Yes raise the flag. Hold on a minute doesn’t the strapline on this site say raising the standard. True but did you know that a standard is a type of flag. A standard is a flag that stands there and acts as a rallying point. There are some flags that can only be displayed at certain times and in certain places. For example the royal standard can only be displayed when the monarch is present.
The royal standard that flies over Windsor Castle or Buckingham Palace is packed full of symbolism. Much of that symbolism is associated with heraldry. Heraldry being the traditional art of developing images (mainly shields and coats of arms) that are used to recognise certain people and places. T
It is on a jousting pole
It is not a flag pole but one of the poles that you see when knights are jousting. Jousting is a very old sport that was intended to help the knights prepare for war. It is also quite a spectacle as two men ride horses towards each other holding a blunt pole with the intention of knocking the other off their horse.
A jousting pole also made a very good way of displaying a flag or probably in this case a pennant or a streamer. The pole was adapted to make it easier to hold while riding. In fact when you look closely at the logo you can see a handle that was intended to make it easier to keep hold of it while jousting.
Flags are rallying points
The thing about flags is that they have been used for centuries as markers or rallying points. Military colours i.e. the flags used by different regiments in the UK are treated with great respect. They are used mainly on ceremonial occasions these days.
There was a time when a standard was raised up on a battlefield to help soldiers work out their position in relation to others on the battlefield. Often the flag was the hottest part of the battle and could be picked up and carried by more than one soldier during the battle.

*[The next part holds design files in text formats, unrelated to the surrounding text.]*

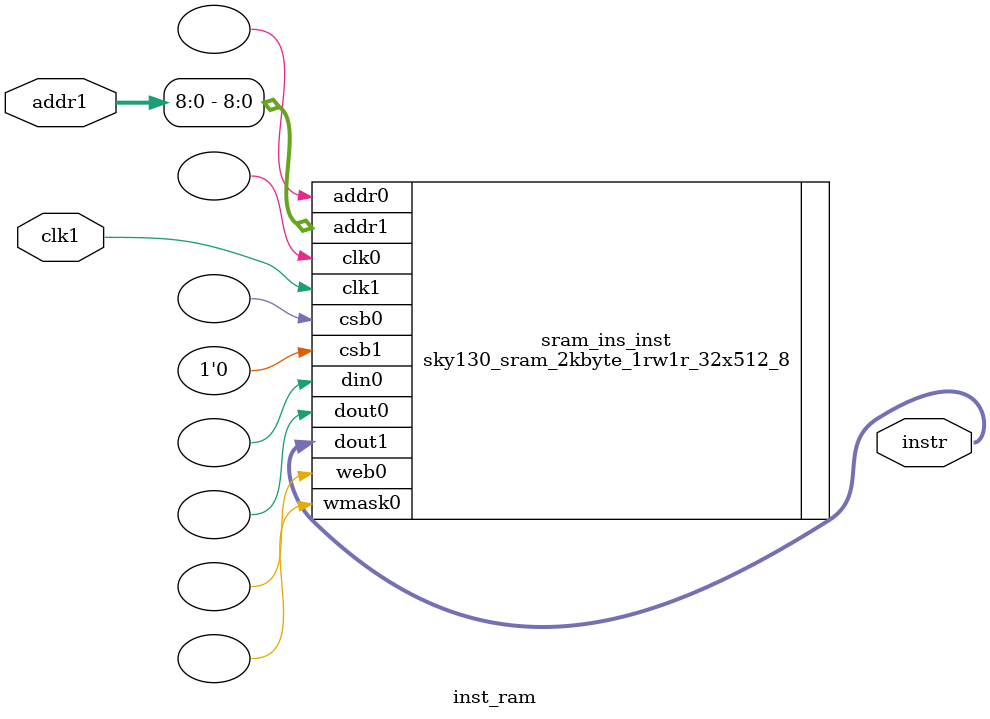
<source format=v>
module inst_ram (
  input         clk1,
  input  [31:0] addr1,
  output [31:0] instr
);
//----------------------------------------------//
//INTERNAL SIGNAL
//----------------------------------------------//
sky130_sram_2kbyte_1rw1r_32x512_8 sram_ins_inst (
  .clk0        (),
  .csb0        (),
  .web0        (),
  .wmask0      (),
  .addr0       (),
  .din0        (),
  .dout0       (),
  .clk1        (clk1      ),
  .csb1        (1'b0      ),
  .addr1       (addr1[8:0]),
  .dout1       (instr     )
);
    
endmodule
</source>
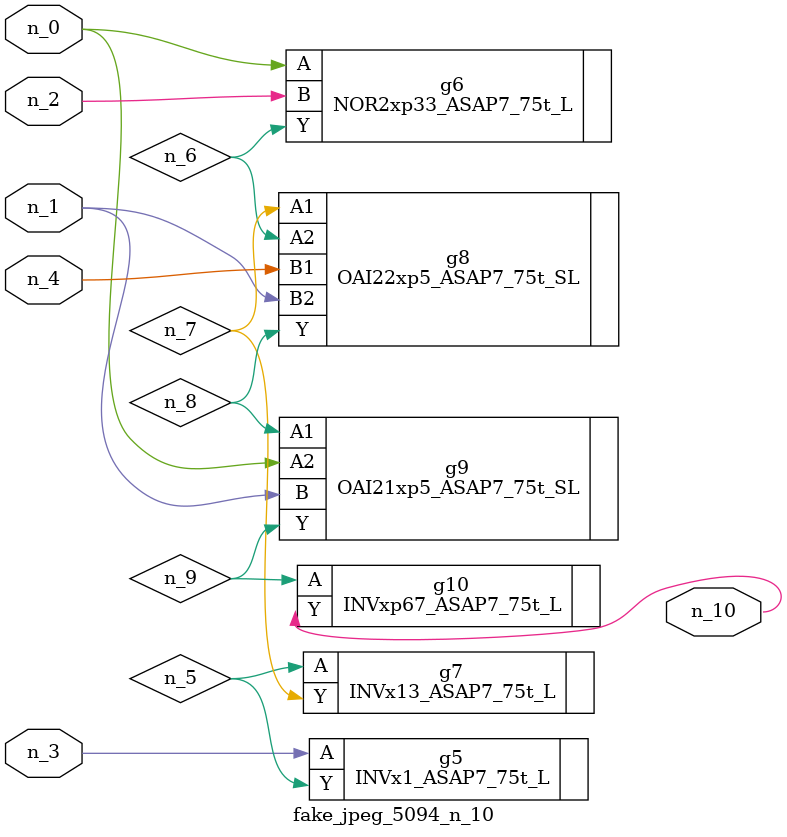
<source format=v>
module fake_jpeg_5094_n_10 (n_3, n_2, n_1, n_0, n_4, n_10);

input n_3;
input n_2;
input n_1;
input n_0;
input n_4;

output n_10;

wire n_8;
wire n_9;
wire n_6;
wire n_5;
wire n_7;

INVx1_ASAP7_75t_L g5 ( 
.A(n_3),
.Y(n_5)
);

NOR2xp33_ASAP7_75t_L g6 ( 
.A(n_0),
.B(n_2),
.Y(n_6)
);

INVx13_ASAP7_75t_L g7 ( 
.A(n_5),
.Y(n_7)
);

OAI22xp5_ASAP7_75t_SL g8 ( 
.A1(n_7),
.A2(n_6),
.B1(n_4),
.B2(n_1),
.Y(n_8)
);

OAI21xp5_ASAP7_75t_SL g9 ( 
.A1(n_8),
.A2(n_0),
.B(n_1),
.Y(n_9)
);

INVxp67_ASAP7_75t_L g10 ( 
.A(n_9),
.Y(n_10)
);


endmodule
</source>
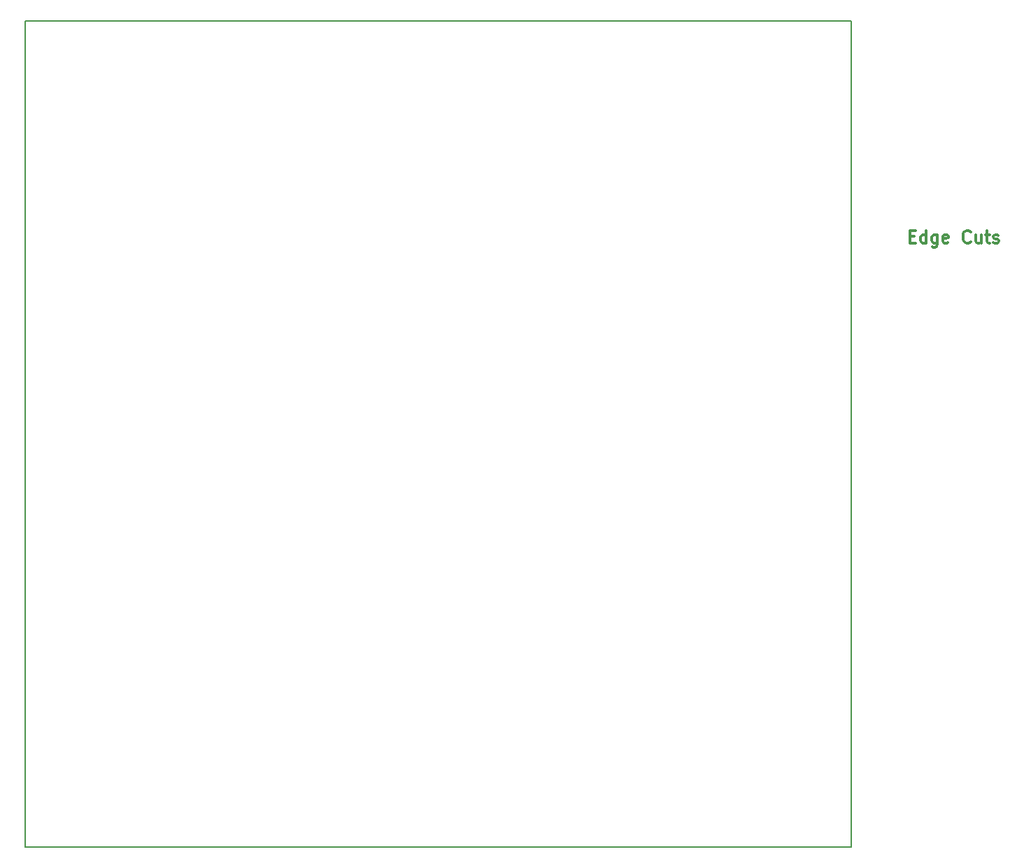
<source format=gbr>
G04 (created by PCBNEW (2013-07-07 BZR 4022)-stable) date 9/18/2013 11:59:42*
%MOIN*%
G04 Gerber Fmt 3.4, Leading zero omitted, Abs format*
%FSLAX34Y34*%
G01*
G70*
G90*
G04 APERTURE LIST*
%ADD10C,0.00590551*%
%ADD11C,0.011811*%
G04 APERTURE END LIST*
G54D10*
G54D11*
X48855Y-16563D02*
X49052Y-16563D01*
X49136Y-16872D02*
X48855Y-16872D01*
X48855Y-16282D01*
X49136Y-16282D01*
X49642Y-16872D02*
X49642Y-16282D01*
X49642Y-16844D02*
X49586Y-16872D01*
X49474Y-16872D01*
X49417Y-16844D01*
X49389Y-16816D01*
X49361Y-16760D01*
X49361Y-16591D01*
X49389Y-16535D01*
X49417Y-16507D01*
X49474Y-16479D01*
X49586Y-16479D01*
X49642Y-16507D01*
X50177Y-16479D02*
X50177Y-16957D01*
X50149Y-17013D01*
X50120Y-17041D01*
X50064Y-17069D01*
X49980Y-17069D01*
X49924Y-17041D01*
X50177Y-16844D02*
X50120Y-16872D01*
X50008Y-16872D01*
X49952Y-16844D01*
X49924Y-16816D01*
X49895Y-16760D01*
X49895Y-16591D01*
X49924Y-16535D01*
X49952Y-16507D01*
X50008Y-16479D01*
X50120Y-16479D01*
X50177Y-16507D01*
X50683Y-16844D02*
X50627Y-16872D01*
X50514Y-16872D01*
X50458Y-16844D01*
X50430Y-16788D01*
X50430Y-16563D01*
X50458Y-16507D01*
X50514Y-16479D01*
X50627Y-16479D01*
X50683Y-16507D01*
X50711Y-16563D01*
X50711Y-16619D01*
X50430Y-16676D01*
X51751Y-16816D02*
X51723Y-16844D01*
X51639Y-16872D01*
X51583Y-16872D01*
X51498Y-16844D01*
X51442Y-16788D01*
X51414Y-16732D01*
X51386Y-16619D01*
X51386Y-16535D01*
X51414Y-16422D01*
X51442Y-16366D01*
X51498Y-16310D01*
X51583Y-16282D01*
X51639Y-16282D01*
X51723Y-16310D01*
X51751Y-16338D01*
X52258Y-16479D02*
X52258Y-16872D01*
X52005Y-16479D02*
X52005Y-16788D01*
X52033Y-16844D01*
X52089Y-16872D01*
X52173Y-16872D01*
X52230Y-16844D01*
X52258Y-16816D01*
X52455Y-16479D02*
X52679Y-16479D01*
X52539Y-16282D02*
X52539Y-16788D01*
X52567Y-16844D01*
X52623Y-16872D01*
X52679Y-16872D01*
X52848Y-16844D02*
X52904Y-16872D01*
X53017Y-16872D01*
X53073Y-16844D01*
X53101Y-16788D01*
X53101Y-16760D01*
X53073Y-16704D01*
X53017Y-16676D01*
X52933Y-16676D01*
X52876Y-16647D01*
X52848Y-16591D01*
X52848Y-16563D01*
X52876Y-16507D01*
X52933Y-16479D01*
X53017Y-16479D01*
X53073Y-16507D01*
G54D10*
X6692Y-45669D02*
X6692Y-25984D01*
X46062Y-45669D02*
X6692Y-45669D01*
X46062Y-25984D02*
X46062Y-45669D01*
X6692Y-25984D02*
X6692Y-6299D01*
X46062Y-6299D02*
X46062Y-25984D01*
X6692Y-6299D02*
X46062Y-6299D01*
M02*

</source>
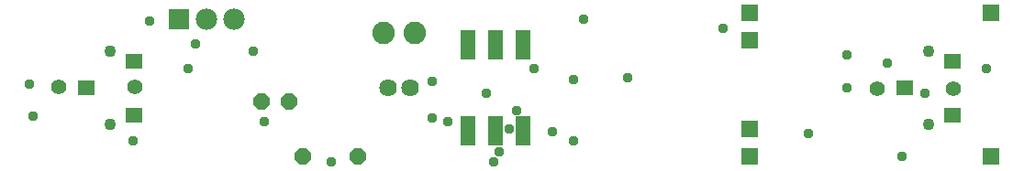
<source format=gbs>
G75*
%MOIN*%
%OFA0B0*%
%FSLAX25Y25*%
%IPPOS*%
%LPD*%
%AMOC8*
5,1,8,0,0,1.08239X$1,22.5*
%
%ADD10C,0.08200*%
%ADD11OC8,0.06000*%
%ADD12C,0.07800*%
%ADD13R,0.07800X0.07800*%
%ADD14C,0.06400*%
%ADD15R,0.06312X0.05524*%
%ADD16C,0.04343*%
%ADD17R,0.05524X0.10643*%
%ADD18C,0.05524*%
%ADD19R,0.06343X0.06343*%
%ADD20C,0.03778*%
D10*
X0153556Y0061300D03*
X0164956Y0061300D03*
D11*
X0119256Y0036300D03*
X0109256Y0036300D03*
X0124256Y0016300D03*
X0144256Y0016300D03*
D12*
X0099256Y0066300D03*
X0089256Y0066300D03*
D13*
X0079256Y0066300D03*
D14*
X0155319Y0041300D03*
X0163193Y0041300D03*
D15*
X0062917Y0031457D03*
X0045594Y0041300D03*
X0062917Y0051143D03*
X0343094Y0041300D03*
X0360417Y0051143D03*
X0360417Y0031457D03*
D16*
X0351756Y0027914D03*
X0351756Y0054686D03*
X0054256Y0054686D03*
X0054256Y0027914D03*
D17*
X0184413Y0025552D03*
X0194256Y0025552D03*
X0204098Y0025552D03*
X0204098Y0057048D03*
X0194256Y0057048D03*
X0184413Y0057048D03*
D18*
X0063114Y0041772D03*
X0035555Y0041772D03*
X0332898Y0040828D03*
X0360457Y0040828D03*
D19*
X0286756Y0026300D03*
X0286756Y0016300D03*
X0374256Y0016300D03*
X0286756Y0058800D03*
X0286756Y0068800D03*
X0374256Y0068800D03*
D20*
X0062473Y0021994D03*
X0026401Y0031012D03*
X0025013Y0042805D03*
X0082591Y0048354D03*
X0106176Y0054598D03*
X0085365Y0057372D03*
X0068717Y0065697D03*
X0171384Y0043498D03*
X0190808Y0039336D03*
X0201907Y0033093D03*
X0176934Y0028931D03*
X0171384Y0030318D03*
X0199132Y0026156D03*
X0215087Y0025462D03*
X0222718Y0021994D03*
X0195664Y0017831D03*
X0193583Y0014363D03*
X0134618Y0014363D03*
X0110339Y0028931D03*
X0208150Y0048354D03*
X0222718Y0044192D03*
X0242142Y0044886D03*
X0321917Y0041417D03*
X0350359Y0039336D03*
X0372557Y0048354D03*
X0336485Y0050435D03*
X0321917Y0053210D03*
X0276827Y0062922D03*
X0226187Y0066391D03*
X0308043Y0024769D03*
X0342035Y0016444D03*
M02*

</source>
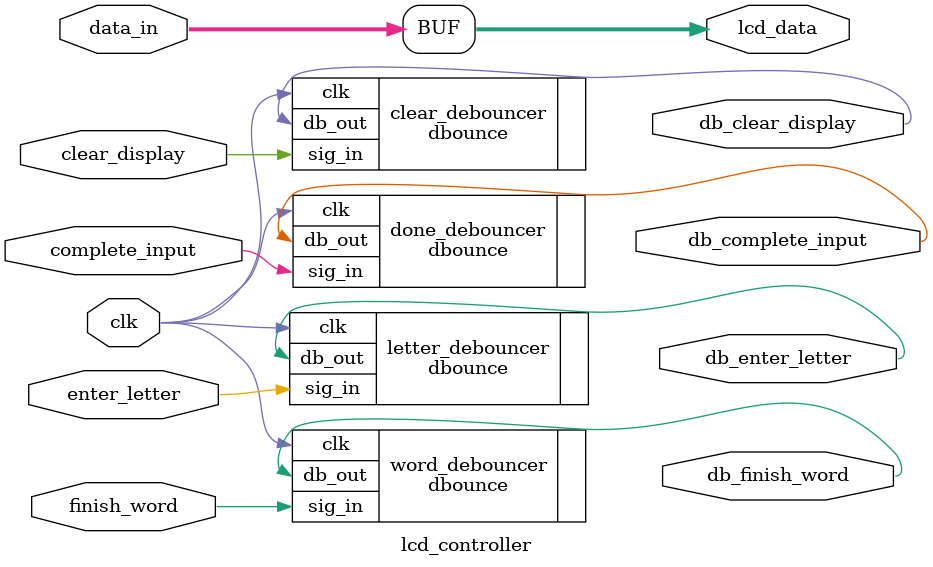
<source format=sv>
`timescale 1ns / 1ps
/**
 * Module: lcd_controller
 * Description: LCD controller with debounced button inputs
 */
module lcd_controller (
    input  logic        clk,              // System clock
    input  logic [7:0]  data_in,          // 8-bit data input from switches
    input  logic        enter_letter,     // Button to enter the current letter
    input  logic        finish_word,      // Button to finish the current word
    input  logic        clear_display,    // Button to clear LCD screen
    input  logic        complete_input,   // Button to signal input completion
    output logic [7:0]  lcd_data,         // Data output to LCD
    output logic        db_enter_letter,  // Debounced enter_letter signal
    output logic        db_finish_word,   // Debounced finish_word signal
    output logic        db_clear_display, // Debounced clear_display signal
    output logic        db_complete_input // Debounced complete_input signal
);

    // Instantiate button debouncers
    dbounce letter_debouncer (
        .clk    (clk),
        .sig_in (enter_letter),
        .db_out (db_enter_letter)
    );
    
    dbounce word_debouncer (
        .clk    (clk),
        .sig_in (finish_word),
        .db_out (db_finish_word)
    );
    
    dbounce clear_debouncer (
        .clk    (clk),
        .sig_in (clear_display),
        .db_out (db_clear_display)
    );
    
    dbounce done_debouncer (
        .clk    (clk),
        .sig_in (complete_input),
        .db_out (db_complete_input)
    );

    // Connect input data directly to LCD data output
    assign lcd_data = data_in;

endmodule : lcd_controller

</source>
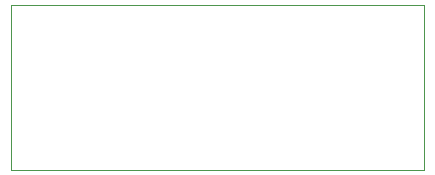
<source format=gbr>
%TF.GenerationSoftware,KiCad,Pcbnew,5.1.9*%
%TF.CreationDate,2021-04-06T14:52:37+03:00*%
%TF.ProjectId,ufilter-pcb,7566696c-7465-4722-9d70-63622e6b6963,r0*%
%TF.SameCoordinates,Original*%
%TF.FileFunction,Profile,NP*%
%FSLAX46Y46*%
G04 Gerber Fmt 4.6, Leading zero omitted, Abs format (unit mm)*
G04 Created by KiCad (PCBNEW 5.1.9) date 2021-04-06 14:52:37*
%MOMM*%
%LPD*%
G01*
G04 APERTURE LIST*
%TA.AperFunction,Profile*%
%ADD10C,0.100000*%
%TD*%
G04 APERTURE END LIST*
D10*
X95000000Y-20000000D02*
X95000000Y-34000000D01*
X60000000Y-20000000D02*
X95000000Y-20000000D01*
X60000000Y-34000000D02*
X60000000Y-20000000D01*
X95000000Y-34000000D02*
X60000000Y-34000000D01*
M02*

</source>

Is there anything on these flags?
Yes there is but it is rather to small to see in the logo. There are two lions passant guardant. Err what does that mean. A lion is a symbol often used in heraldry. It is used in different ways and there is a specialised vocabulary used to describe them. For example the lion on the school badge I used to have was rearing up on its hind legs and is known as a lion rampant.
I looked at the really large version of the logo and realised that there were two lions facing the same direction. I looked online to see if I could find a chart that would tell me the different terms used in heraldry for the position of the lions. Apparently the image of a whole lion is described using two adjectives. One describing the position of the body and one describing the position of the head.
According to the chart I saw the lions on the flag are passant. A lot of heraldic terms are based on French. A lion passant is striding or walking as if it is patrolling its territory or protecting its interests. I liked that idea.
The other adjective used for the lion is guardant. This refers to the position of the head. Basically a lion could look behind it at where it had been or ahead of it so it could see where it was doing or at at the viewer. Those lions were looking at the viewer so their heads are in the guardant position. In other words it is looking at what could endanger its interests i.e. at the viewer.
Yes there are two lions not three. Many from the UK will know the symbolism of the three lions. It is used on the chest of the jerseys or team shirts of those representing England in a variety of sports. For a business whose headquarters is in Wales that is not really appropriate is it After all they were once separate countries that occasionally went to war against each other although they are now both part of the United Kingdom and have been for centuries.